On June 16, some 100 men arrived at the ‘turning point’ with 4-5 bulldozers and earthmoving machines to begin work on extending the track southward towards the Jampheri ridge. The Royal Bhutan Army has a fair weather post called Chela Post on the ridge; Indian and Bhutanese army patrols “link” on Jampheri ridge every month. Bhutan claimed in a statement that the Chinese were building a track up to its Zompelri military camp on the ridge.
As the Chinese track construction party began survey and alignment work on the Dolam plateau, Indian soldiers came down from Doka La and formed a human chain to physically prevent the Chinese from working. The Indians also moved down earthmoving machinery with an aim to undo the work to be done by the Chinese. These dozers were highlighted in the pictures that the Chinese Foreign Ministry released on June 29.
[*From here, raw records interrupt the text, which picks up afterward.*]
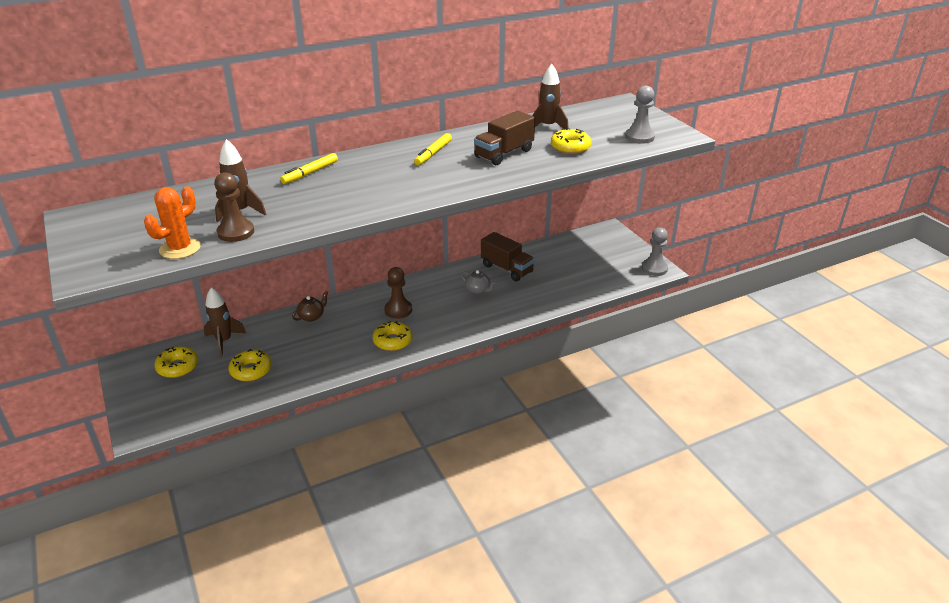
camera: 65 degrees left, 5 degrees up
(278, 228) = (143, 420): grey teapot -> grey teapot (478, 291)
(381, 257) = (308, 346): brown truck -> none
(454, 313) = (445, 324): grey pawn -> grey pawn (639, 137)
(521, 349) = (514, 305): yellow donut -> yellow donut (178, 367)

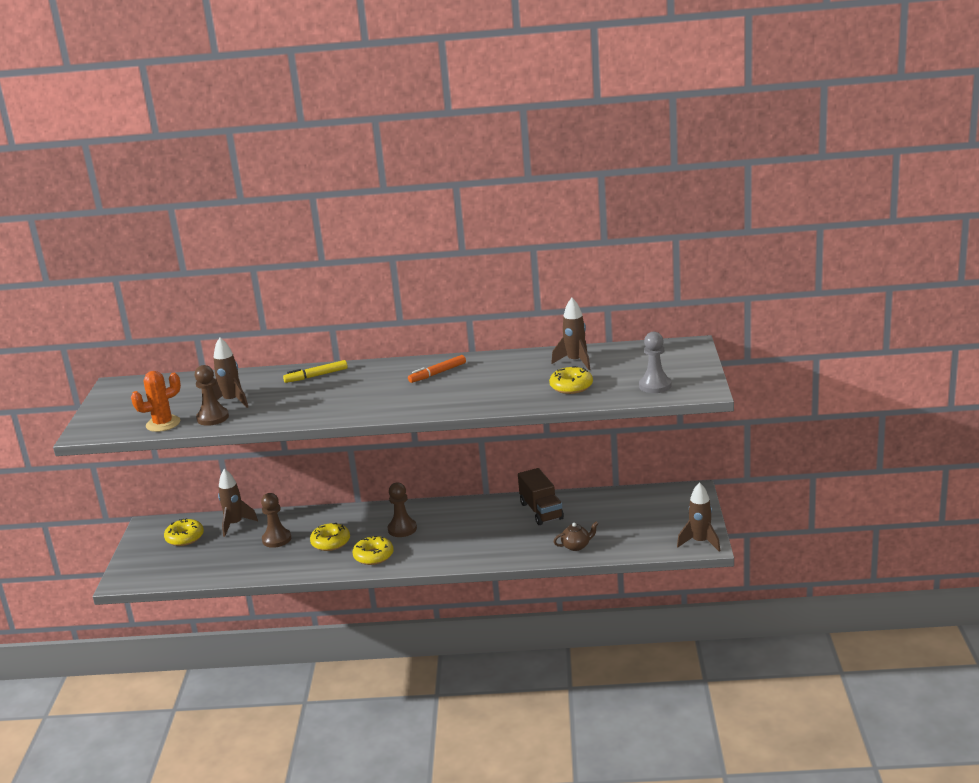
camera: 30 degrees right, 10 degrees down
(251, 370) = (237, 554): yellow donut -> yellow donut (330, 542)
(281, 346) = (276, 539): none -> brown pawn
(312, 316) = (322, 518): brown teapot -> brown teapot (576, 546)
(433, 153) = (437, 373): yellow marker -> orange marker
(478, 291) = (493, 526): grey teapot -> none
(504, 154) = (501, 383): brown truck -> none
(654, 268) = (700, 542): grey pawn -> brown rocket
While the equipment continues to be on standby, soldiers from both sides have pitched tents in the area. After the first couple of days, the Chinese have not attempted to resume construction, and the stand-off continues. There are 300-350 Indian soldiers in the area under a Commanding Officer. The Chinese troops are from the PLA’s 6 Border Defence regiment (Unit-77649).
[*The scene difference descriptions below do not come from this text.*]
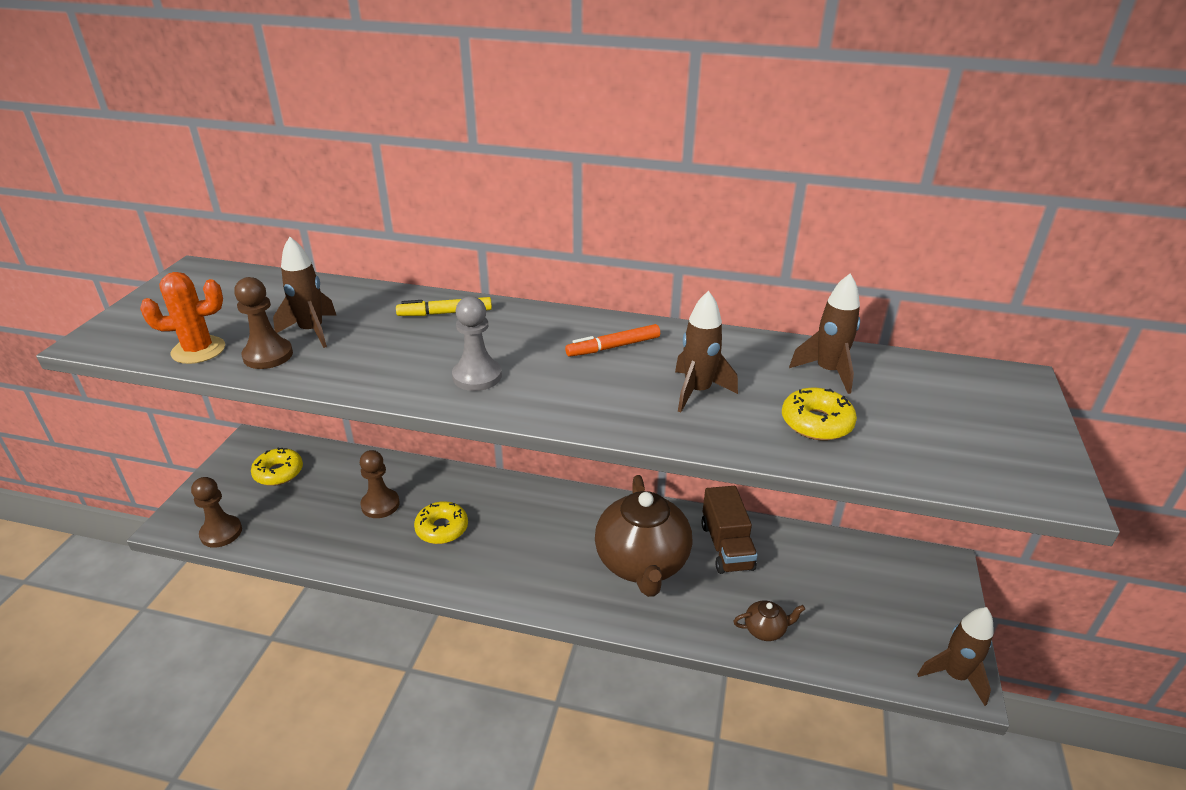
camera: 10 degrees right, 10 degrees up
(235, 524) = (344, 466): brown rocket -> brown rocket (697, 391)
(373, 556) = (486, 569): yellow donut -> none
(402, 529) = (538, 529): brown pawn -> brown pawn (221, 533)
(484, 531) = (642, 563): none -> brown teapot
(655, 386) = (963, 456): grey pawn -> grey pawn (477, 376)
Can the troops continue to stay there even in winter?
Yes. Harsh as the weather is at that altitude in winter, both Indian and Chinese troops are accustomed to these conditions. The logistics supply lines and turnover of men is also not a problem because the deployment is only a short distance away from the Indian positions at Doka La.
But why is India so insistent on stopping the road construction?
As acknowledged by New Delhi, Indian troops are technically in Bhutanese territory to prevent the Chinese from extending the Class-5 track up to Jampheri. While Indian insistence on stopping the track construction is in line with its claims on the location of the trijunction, the main reason for taking a strong stance is the military importance of the Jampheri ridge. The MEA noted this in its statement when it said that “such construction would represent a significant change of status quo with serious security implications for India”.
While access to the Jampheri ridge will reduce China’s distance to the “chicken’s neck” in the Siliguri Corridor to around 50 km, that would still not bring it within artillery range. But there are other security implications for the Indian defensive deployment in the area, if the Chinese track reaches Jampheri. The Indian and Bhutanese demand, therefore, is for restoration of the pre-June 16 situation in the area. But China insists that India should withdraw its troops from the area before any talks can take place.
Can the conflict escalate?
Diplomatic engagement can open a way, but a solution that allows both sides to ‘save face’ is not immediately visible. The Chinese have ratcheted up rhetoric through official statements and in state-run media, and the space for a honourable disengagement appears to be shrinking. Though undesirable, an escalation of the conflict remains a possibility. However, the engagement between the two countries during the visit of the Indian National Security Advisor (who is also the Special Representative for talks with China) to Beijing later this month will provide a better answer.